Any update on this? The upstream issue [1] seems to also have gone silent, so let me know if there is anything needed from me to push this forward. [1] https://github.com/dotnet/corefx/issues/29417
.NET Core 2.2 has gone EOL. I am re-targeting the bug to the latest version, .NET Core 3.1.
(In reply to David Mulford from comment #0) > .NET Core calls out to OpenSSL for all but the following crypto algorithms. > > - RSA-PSS > - RSA-OEAP > - IDEA With recent versions of .NET: - It's my understanding that RSA-PSS and RSA-OEAP are only used on the fallback code paths, if OpenSSL is missing these features. These code paths shouldn't get executed on RHEL. - The IDEA implementation is a unit test case. It's not part of the .NET product itself. The only IDEA implementation that .NET applications can make use of is the OpenSSL-based one.

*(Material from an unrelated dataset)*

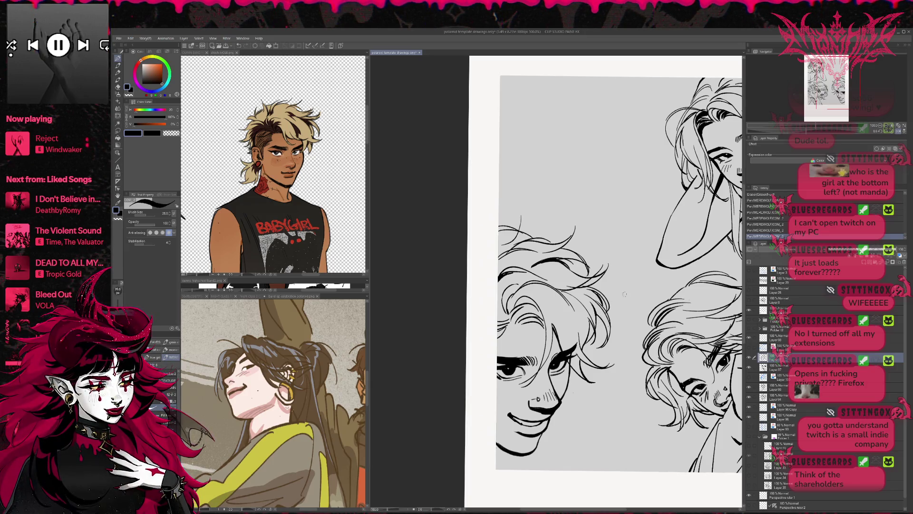
{"action": "left_click_drag", "start_coordinate": [635, 342], "coordinate": [650, 338]}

We have noticed that .NET allows using MD5 (but not HMAC-MD5) even in FIPS configuration: https://github.com/dotnet/runtime/pull/94934. This is .NET explicitly telling OpenSSL that it wants to use MD5 for a use-case that's not security relevant. But an application running on .NET can go ahead and use MD5 through .NET for something security relevant, violating the intent. In other words, .NET does make some non-FIPS compliant algorithms available to applications even in FIPS mode. It seems it is up to applications to not to use those algorithms in a security-relevant context in FIPS mode.